Question

How do you find the limit `((1-x)^(1/4)-1)/x` as `x->0`?

Answer 1

`-1/4`

Explanation:

According to the binomial expansion we have

`(1-x)^(1/4)=1+1/4(-x)+(1/4(1/4-1))/(2!)(-x)^2+cdots` so

`((1-x)^(1/4)-1)/x=((1+1/4(-x)+(1/4(1/4-1))/(2!)(-x)^2+cdots)-1)/x`
`=-1/4+(1/4(1/4-1))/(2!)x+O(x^2)`

Here `O(x^2)` means an infinite sum of terms with at least order `2`

Then

`lim_(x->0)((1-x)^(1/4)-1)/x=-1/4`

Another approach is rationalizing

`((1-x)^(1/4)-1)/x=1/x((1-x)^(1/2)-1)/((1-x)^(1/4)+1)=1/x(1-x-1)/(((1-x)^(1/4)+1)((1-x)^(1/2)+1)) = -1/(((1-x)^(1/4)+1)((1-x)^(1/2)+1))` so

`lim_(x->0)((1-x)^(1/4)-1)/x=lim_(x->0)-1/(((1-x)^(1/4)+1)((1-x)^(1/2)+1))=-1/4`

Answer 2

Multiply by the conjugate of the numerator over itself.

Explanation:

For positive integer `n`, we have

`u^n-v^n = (u-v)(u^(n-1)+u^(n-2)v+u^(n-3)v^2 + * * * +uv^(n-2)+v^(n-1))`.

So

`(a^(1/n)-b^(1/n))(a^((n-1)/n) + a^((n-2)/n)b^(1/n) +a^((n-3)/n)b^(2/n) + * * * +a^(1/n)b^((n-2)/n) +b^((n-1)/n)) = a-b`

`lim_(xrarr0) ((1-x)^(1/4)-1)/x = lim_(xrarr0)(((1-x)^(1/4)-1)/x)(((1-x)^(3/4)+(1-x)^(2/4)+(1-x)^(1/4)+1)/((1-x)^(3/4)+(1-x)^(2/4)+(1-x)^(1/4)+1))`

`= lim_(xrarr0) ((1-x)-1)/(x((1-x)^(3/4)+(1-x)^(2/4)+(1-x)^(1/4)+1))`

`= lim_(xrarr0) (-x)/(x((1-x)^(3/4)+(1-x)^(2/4)+(1-x)^(1/4)+1))`

`= lim_(xrarr0) (-1)/((1-x)^(3/4)+(1-x)^(2/4)+(1-x)^(1/4)+1)`

`= (-1)/((1-0)^(3/4)+(1-0)^(2/4)+(1-0)^(1/4)+1)`

`= (-1)/4`

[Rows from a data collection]
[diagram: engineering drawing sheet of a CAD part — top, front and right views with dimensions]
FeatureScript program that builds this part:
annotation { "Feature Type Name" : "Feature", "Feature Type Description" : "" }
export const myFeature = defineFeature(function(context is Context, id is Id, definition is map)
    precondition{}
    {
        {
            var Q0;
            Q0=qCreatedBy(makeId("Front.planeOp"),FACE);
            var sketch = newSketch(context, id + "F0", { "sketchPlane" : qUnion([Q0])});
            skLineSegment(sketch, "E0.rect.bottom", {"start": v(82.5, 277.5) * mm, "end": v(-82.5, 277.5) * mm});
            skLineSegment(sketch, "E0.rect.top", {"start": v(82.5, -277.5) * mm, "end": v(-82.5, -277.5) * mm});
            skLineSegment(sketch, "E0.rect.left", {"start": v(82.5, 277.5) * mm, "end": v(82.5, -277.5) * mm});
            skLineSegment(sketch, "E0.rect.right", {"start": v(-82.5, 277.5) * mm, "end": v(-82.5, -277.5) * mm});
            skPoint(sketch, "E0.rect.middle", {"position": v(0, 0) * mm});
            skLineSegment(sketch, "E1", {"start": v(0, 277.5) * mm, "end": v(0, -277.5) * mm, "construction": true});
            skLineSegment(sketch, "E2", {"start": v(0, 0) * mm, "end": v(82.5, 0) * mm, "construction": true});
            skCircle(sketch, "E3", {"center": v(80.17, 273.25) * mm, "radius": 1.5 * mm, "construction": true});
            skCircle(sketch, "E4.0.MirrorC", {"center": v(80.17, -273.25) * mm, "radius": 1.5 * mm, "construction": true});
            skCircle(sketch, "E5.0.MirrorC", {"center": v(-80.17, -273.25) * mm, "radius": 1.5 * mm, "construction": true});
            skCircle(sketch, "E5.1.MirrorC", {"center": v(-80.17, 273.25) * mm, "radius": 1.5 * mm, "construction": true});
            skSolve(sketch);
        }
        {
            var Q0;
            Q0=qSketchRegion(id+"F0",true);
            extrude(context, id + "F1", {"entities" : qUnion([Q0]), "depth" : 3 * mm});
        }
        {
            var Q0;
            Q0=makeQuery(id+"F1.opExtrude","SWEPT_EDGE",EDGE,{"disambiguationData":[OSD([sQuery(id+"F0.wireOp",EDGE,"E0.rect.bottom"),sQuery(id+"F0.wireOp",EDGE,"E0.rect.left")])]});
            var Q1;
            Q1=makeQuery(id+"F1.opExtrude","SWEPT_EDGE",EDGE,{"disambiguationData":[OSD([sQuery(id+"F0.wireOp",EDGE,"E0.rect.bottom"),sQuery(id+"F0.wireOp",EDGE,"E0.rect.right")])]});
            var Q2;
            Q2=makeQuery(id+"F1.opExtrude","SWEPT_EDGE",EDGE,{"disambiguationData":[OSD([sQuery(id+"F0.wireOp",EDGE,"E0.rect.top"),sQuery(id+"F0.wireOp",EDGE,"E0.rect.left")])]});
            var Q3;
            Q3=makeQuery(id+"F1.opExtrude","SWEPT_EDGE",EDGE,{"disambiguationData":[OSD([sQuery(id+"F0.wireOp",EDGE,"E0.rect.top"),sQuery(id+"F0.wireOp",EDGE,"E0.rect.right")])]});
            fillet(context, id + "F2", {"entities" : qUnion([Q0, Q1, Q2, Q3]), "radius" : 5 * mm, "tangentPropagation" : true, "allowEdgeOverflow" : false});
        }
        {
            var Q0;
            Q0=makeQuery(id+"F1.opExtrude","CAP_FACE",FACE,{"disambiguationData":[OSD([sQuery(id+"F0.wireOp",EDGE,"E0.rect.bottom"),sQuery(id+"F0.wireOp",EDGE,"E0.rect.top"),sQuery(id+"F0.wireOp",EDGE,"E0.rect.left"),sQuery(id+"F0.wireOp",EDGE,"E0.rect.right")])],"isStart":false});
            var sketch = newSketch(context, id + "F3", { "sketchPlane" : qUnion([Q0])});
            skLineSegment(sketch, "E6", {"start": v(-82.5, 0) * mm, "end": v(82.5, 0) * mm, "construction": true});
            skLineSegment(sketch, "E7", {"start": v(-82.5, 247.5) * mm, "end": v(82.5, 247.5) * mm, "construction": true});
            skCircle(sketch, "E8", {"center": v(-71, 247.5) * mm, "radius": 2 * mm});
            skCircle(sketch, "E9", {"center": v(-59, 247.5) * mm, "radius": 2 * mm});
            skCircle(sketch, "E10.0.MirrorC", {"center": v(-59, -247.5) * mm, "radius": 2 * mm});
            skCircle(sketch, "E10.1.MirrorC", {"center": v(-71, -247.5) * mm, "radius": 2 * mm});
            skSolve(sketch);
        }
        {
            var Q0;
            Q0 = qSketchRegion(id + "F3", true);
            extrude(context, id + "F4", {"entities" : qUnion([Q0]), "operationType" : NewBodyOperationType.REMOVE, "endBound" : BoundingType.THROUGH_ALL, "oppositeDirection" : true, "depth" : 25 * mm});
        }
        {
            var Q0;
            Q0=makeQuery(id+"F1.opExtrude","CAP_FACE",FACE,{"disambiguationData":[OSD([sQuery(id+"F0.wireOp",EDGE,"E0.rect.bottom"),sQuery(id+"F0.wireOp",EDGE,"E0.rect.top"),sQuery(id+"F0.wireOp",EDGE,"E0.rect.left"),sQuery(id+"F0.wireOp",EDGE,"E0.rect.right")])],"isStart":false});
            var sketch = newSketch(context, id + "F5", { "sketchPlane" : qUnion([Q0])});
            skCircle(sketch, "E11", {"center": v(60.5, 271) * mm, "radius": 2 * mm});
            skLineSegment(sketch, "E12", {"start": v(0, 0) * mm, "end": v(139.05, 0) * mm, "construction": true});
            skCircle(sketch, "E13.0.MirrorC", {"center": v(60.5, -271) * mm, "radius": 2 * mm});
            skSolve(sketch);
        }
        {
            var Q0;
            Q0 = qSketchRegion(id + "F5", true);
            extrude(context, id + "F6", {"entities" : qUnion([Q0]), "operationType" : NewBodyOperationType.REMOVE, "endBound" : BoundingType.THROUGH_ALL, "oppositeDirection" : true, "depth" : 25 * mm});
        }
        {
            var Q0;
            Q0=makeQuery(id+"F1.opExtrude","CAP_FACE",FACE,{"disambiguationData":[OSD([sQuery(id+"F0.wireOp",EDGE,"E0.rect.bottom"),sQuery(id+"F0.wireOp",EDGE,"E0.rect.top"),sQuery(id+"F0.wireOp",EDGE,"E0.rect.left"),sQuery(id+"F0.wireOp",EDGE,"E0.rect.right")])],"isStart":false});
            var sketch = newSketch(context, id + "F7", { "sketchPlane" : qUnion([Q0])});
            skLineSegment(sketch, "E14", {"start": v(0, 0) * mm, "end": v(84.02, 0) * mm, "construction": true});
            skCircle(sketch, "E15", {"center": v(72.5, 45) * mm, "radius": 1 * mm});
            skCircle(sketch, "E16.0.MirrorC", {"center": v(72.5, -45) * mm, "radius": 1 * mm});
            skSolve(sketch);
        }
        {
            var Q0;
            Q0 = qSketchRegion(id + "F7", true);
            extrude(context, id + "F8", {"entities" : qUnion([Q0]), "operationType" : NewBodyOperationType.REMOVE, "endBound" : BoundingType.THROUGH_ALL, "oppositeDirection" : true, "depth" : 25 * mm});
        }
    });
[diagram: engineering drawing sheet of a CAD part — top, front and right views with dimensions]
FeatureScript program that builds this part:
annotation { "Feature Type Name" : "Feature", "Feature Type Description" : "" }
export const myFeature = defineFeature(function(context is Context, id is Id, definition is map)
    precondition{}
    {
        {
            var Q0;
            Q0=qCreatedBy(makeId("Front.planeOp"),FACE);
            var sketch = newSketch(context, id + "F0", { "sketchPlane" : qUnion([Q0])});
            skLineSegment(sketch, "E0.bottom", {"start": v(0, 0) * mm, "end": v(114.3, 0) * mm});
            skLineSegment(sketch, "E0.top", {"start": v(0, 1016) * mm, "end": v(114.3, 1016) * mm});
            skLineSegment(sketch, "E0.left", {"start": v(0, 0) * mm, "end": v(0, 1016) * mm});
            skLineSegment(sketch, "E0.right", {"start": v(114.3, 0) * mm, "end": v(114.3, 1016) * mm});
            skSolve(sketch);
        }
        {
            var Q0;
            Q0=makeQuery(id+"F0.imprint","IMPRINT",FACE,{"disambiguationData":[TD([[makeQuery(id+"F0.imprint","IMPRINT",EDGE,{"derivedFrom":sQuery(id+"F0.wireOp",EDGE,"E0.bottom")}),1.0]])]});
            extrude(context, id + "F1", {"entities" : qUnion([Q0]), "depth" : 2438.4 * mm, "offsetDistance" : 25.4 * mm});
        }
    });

• Parts of the exercise:
A: Transcribe the part of the limit thread starting at "Another approach is" and ending at "numerator over itself.".
B: Answer these questions from the limit thread:
(i) What value does Answer 1 give for the limit?
(ii) According to Answer 1, what does O(x^2) mean?
(iii) What does Answer 2 say to multiply by?

• Written answers:
A:
Another approach is rationalizing

`((1-x)^(1/4)-1)/x=1/x((1-x)^(1/2)-1)/((1-x)^(1/4)+1)=1/x(1-x-1)/(((1-x)^(1/4)+1)((1-x)^(1/2)+1)) = -1/(((1-x)^(1/4)+1)((1-x)^(1/2)+1))` so

`lim_(x->0)((1-x)^(1/4)-1)/x=lim_(x->0)-1/(((1-x)^(1/4)+1)((1-x)^(1/2)+1))=-1/4`

Answer 2

Multiply by the conjugate of the numerator over itself.

B:
(i) -1/4
(ii) An infinite sum of terms with at least order 2.
(iii) The conjugate of the numerator over itself.